Dataset entries
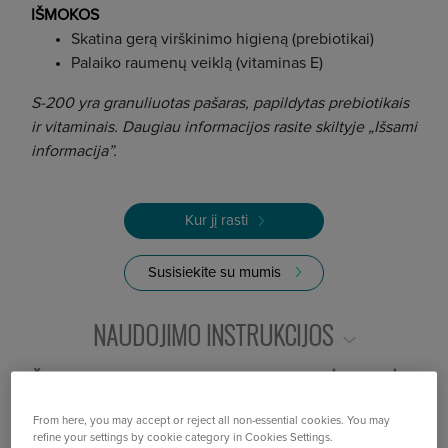
IŠMOKOS
Skatina gerą virškinimo higieną (prebiotikai)
Palaiko raumenų veiklą (vitaminas E)
S-200 yra granuliuotas pašaras, papildytas prebiotikais
ir vitaminais. Daugiau informacijos rasite skiltyje „Išsami
informacija”.
Kur jį rasti
Susisiekite su mumis
NAUDOJIMO INSTRUKCIJOS
IŠSAMI INFORMACIJA
MAISTINĖ VERTĖ
PRANEŠIMAI
From here, you may accept or reject all non-essential cookies. You may
refine your settings by cookie category in Cookies Settings.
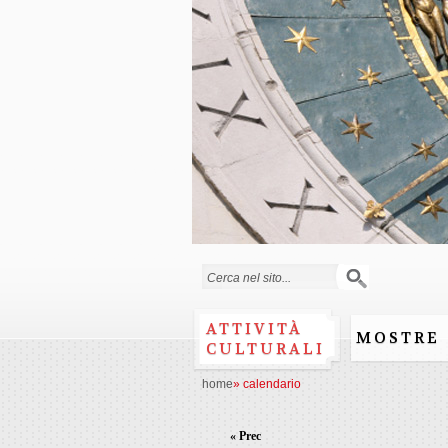
Form di ricerca
ATTIVITÀ
MOSTRE
CULTURALI
home
»
calendario
« Prec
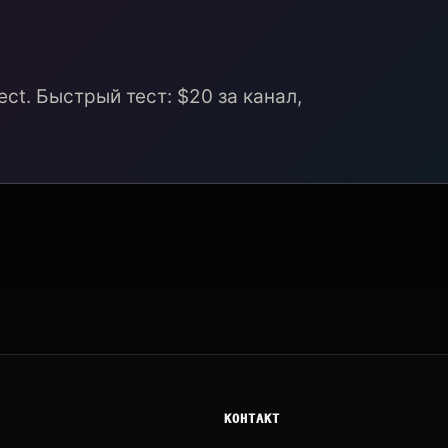
ct. Быстрый тест: $20 за канал,
КОНТАКТ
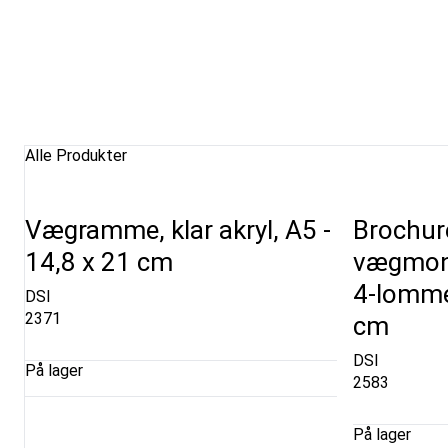
Alle Produkter
Vægramme, klar akryl, A5 -
Brochure
14,8 x 21 cm
vægmonte
4-lommer
DSI
2371
cm
DSI
På lager
2583
På lager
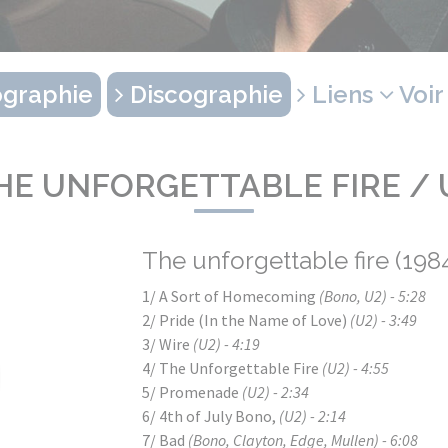
graphie
Discographie
Liens
Voir
HE UNFORGETTABLE FIRE / 
The unforgettable fire (198
1/ A Sort of Homecoming
(Bono, U2) - 5:28
2/ Pride (In the Name of Love)
(U2) - 3:49
3/ Wire
(U2) - 4:19
4/ The Unforgettable Fire
(U2) - 4:55
5/ Promenade
(U2) - 2:34
6/ 4th of July Bono,
(U2) - 2:14
7/ Bad
(Bono, Clayton, Edge, Mullen) - 6:08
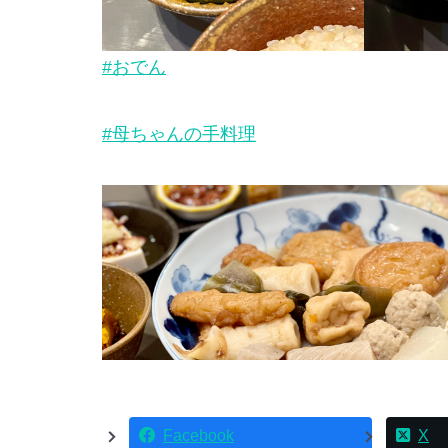
#おでん
#母ちゃんの手料理
Facebook
X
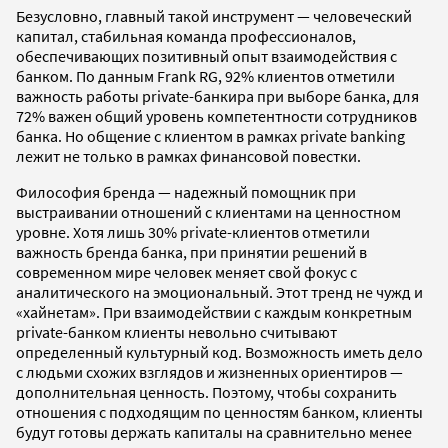
Безусловно, главный такой инструмент — человеческий
капитал, стабильная команда профессионалов,
обеспечивающих позитивный опыт взаимодействия с
банком. По данным Frank RG, 92% клиентов отметили
важность работы private-банкира при выборе банка, для
72% важен общий уровень компетентности сотрудников
банка. Но общение с клиентом в рамках private banking
лежит не только в рамках финансовой повестки.
Философия бренда — надежный помощник при
выстраивании отношений с клиентами на ценностном
уровне. Хотя лишь 30% private-клиентов отметили
важность бренда банка, при принятии решений в
современном мире человек меняет свой фокус с
аналитического на эмоциональный. Этот тренд не чужд и
«хайнетам». При взаимодействии с каждым конкретным
private-банком клиенты невольно считывают
определенный культурный код. Возможность иметь дело
с людьми схожих взглядов и жизненных ориентиров —
дополнительная ценность. Поэтому, чтобы сохранить
отношения с подходящим по ценностям банком, клиенты
будут готовы держать капиталы на сравнительно менее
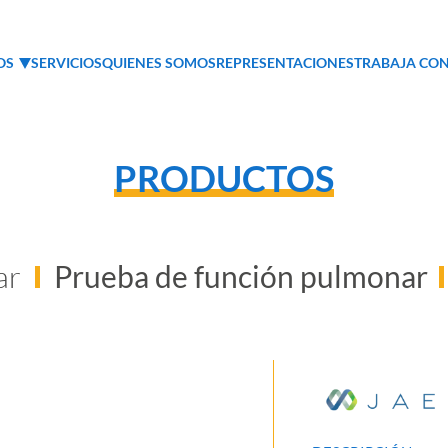
OS
SERVICIOS
QUIENES SOMOS
REPRESENTACIONES
TRABAJA CO
PRODUCTOS
ar
Prueba de función pulmonar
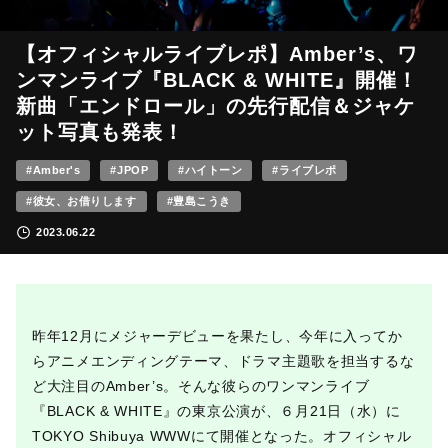
【オフィシャルライブレポ】Amber’s、ワ
ンマンライブ『BLACK & WHITE』開催！
新曲「エンドロール」の先行配信＆ジャケ
ット写真も発表！
#Amber's
#JPOP
#ハイトーン
#ライブレポ
#彼女、お借りします
#豊島こうき
2023.06.22
昨年12月にメジャーデビューを果たし、今年に入ってか
らアニメエンディングテーマ、ドラマ主題歌を担当するな
ど大注目のAmber’s。そんな彼らのワンマンライブ
『BLACK & WHITE』の東京公演が、６月21日（水）に
TOKYO Shibuya WWWにて開催となった。オフィシャル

# REQUEST
Given the records above, return exactly the lines starting at the line containing "современном мире человек меняет свой фокус с" and ending at the line containing "с людьми схожих", including both.

# ANSWER AREA
современном мире человек меняет свой фокус с
аналитического на эмоциональный. Этот тренд не чужд и
«хайнетам». При взаимодействии с каждым конкретным
private-банком клиенты невольно считывают
определенный культурный код. Возможность иметь дело
с людьми схожих взглядов и жизненных ориентиров —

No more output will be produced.